Aim of the task: Gather every line below where "SASSA" appears.

Stored items from a collection:

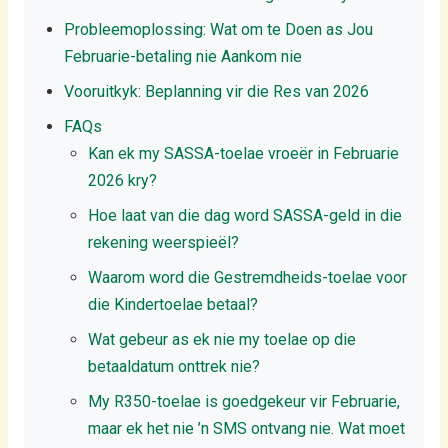
Probleemoplossing: Wat om te Doen as Jou
Februarie-betaling nie Aankom nie
Vooruitkyk: Beplanning vir die Res van 2026
FAQs
Kan ek my SASSA-toelae vroeër in Februarie
2026 kry?
Hoe laat van die dag word SASSA-geld in die
rekening weerspieël?
Waarom word die Gestremdheids-toelae voor
die Kindertoelae betaal?
Wat gebeur as ek nie my toelae op die
betaaldatum onttrek nie?
My R350-toelae is goedgekeur vir Februarie,
maar ek het nie ’n SMS ontvang nie. Wat moet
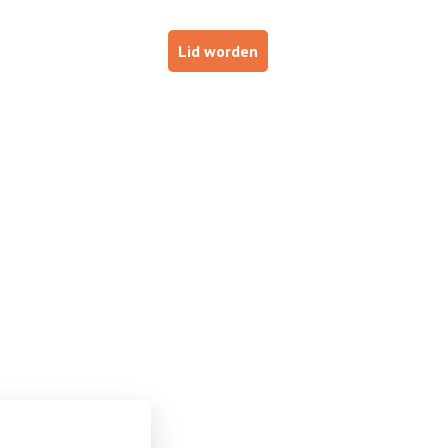
p
Haal je brevet!
Lid worden
 BESTUURDERS
VOOR INSTRUCTEURS
DE NOB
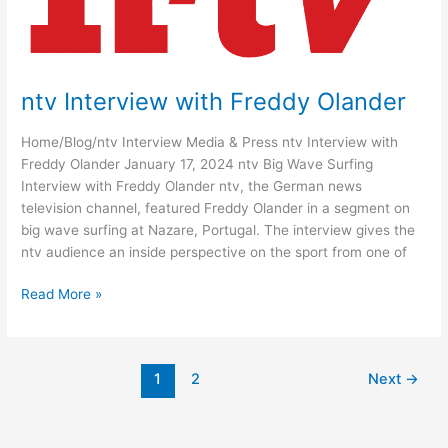
Freddy
Olander
ntv Interview with Freddy Olander
Home/Blog/ntv Interview Media & Press ntv Interview with
Freddy Olander January 17, 2024 ntv Big Wave Surfing
Interview with Freddy Olander ntv, the German news
television channel, featured Freddy Olander in a segment on
big wave surfing at Nazare, Portugal. The interview gives the
ntv audience an inside perspective on the sport from one of
ntv
Read More »
Interview
with
Freddy
1
2
Next
→
Olander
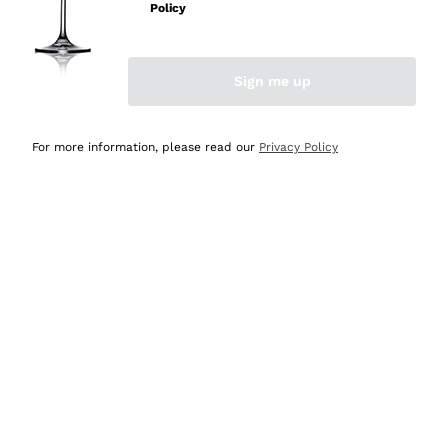
velocissima
Policy
Acquirente verificato
Sign me up
Ieri
Perfetti e attenti al cliente
For more information, please read our
Privacy Policy
Acquirente verificato
2 Giorni Fa
Semplice nell'uso, puntuali e veloci.
Acquirente verificato
2 Giorni Fa
Ottima come sempre!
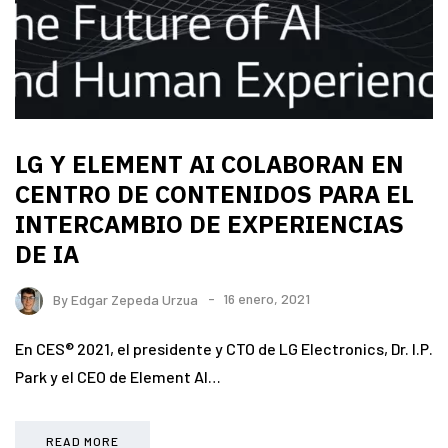
LG Y ELEMENT AI COLABORAN EN
CENTRO DE CONTENIDOS PARA EL
INTERCAMBIO DE EXPERIENCIAS
DE IA
By
Edgar Zepeda Urzua
16 enero, 2021
En CES® 2021, el presidente y CTO de LG Electronics, Dr. I.P.
Park y el CEO de Element AI…
READ MORE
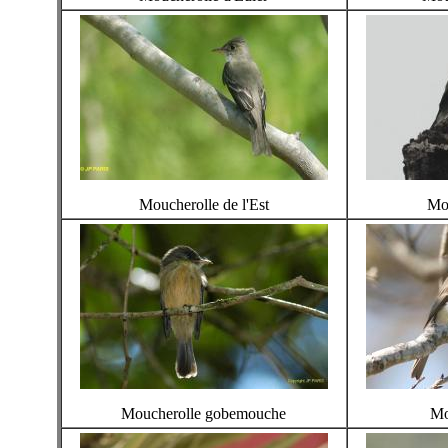
Moucherolle de l'Est
Mou
Moucherolle gobemouche
Mo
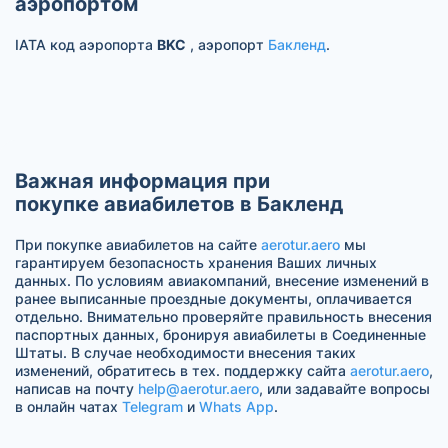
аэропортом
IATA код аэропорта
BKC
, аэропорт
Бакленд
.
Важная информация при
покупке авиабилетов в Бакленд
При покупке авиабилетов на сайте
aerotur.aero
мы
гарантируем безопасность хранения Ваших личных
данных. По условиям авиакомпаний, внесение изменений в
ранее выписанные проездные документы, оплачивается
отдельно. Внимательно проверяйте правильность внесения
паспортных данных, бронируя авиабилеты в Соединенные
Штаты. В случае необходимости внесения таких
изменений, обратитесь в тех. поддержку сайта
aerotur.aero
,
написав на почту
help@aerotur.aero
, или задавайте вопросы
в онлайн чатах
Telegram
и
Whats App
.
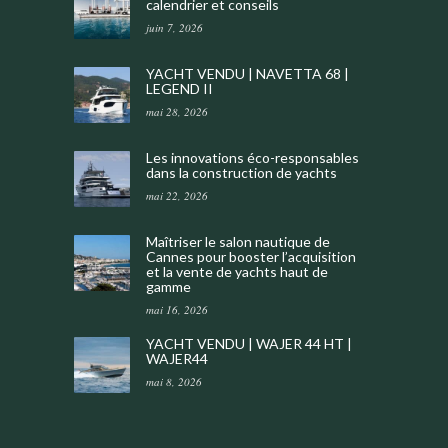
calendrier et conseils
juin 7, 2026
YACHT VENDU | NAVETTA 68 |
LEGEND II
mai 28, 2026
Les innovations éco-responsables
dans la construction de yachts
mai 22, 2026
Maîtriser le salon nautique de
Cannes pour booster l’acquisition
et la vente de yachts haut de
gamme
mai 16, 2026
YACHT VENDU | WAJER 44 HT |
WAJER44
mai 8, 2026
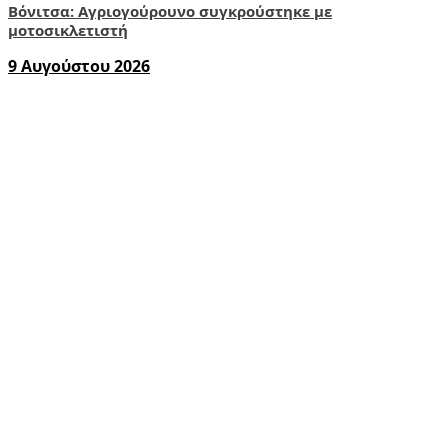
Βόνιτσα: Αγριογούρουνο συγκρούστηκε με
μοτοσικλετιστή
9 Αυγούστου 2026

Answer box:
Kan ek my SASSA-toelae vroeër in Februarie
Hoe laat van die dag word SASSA-geld in die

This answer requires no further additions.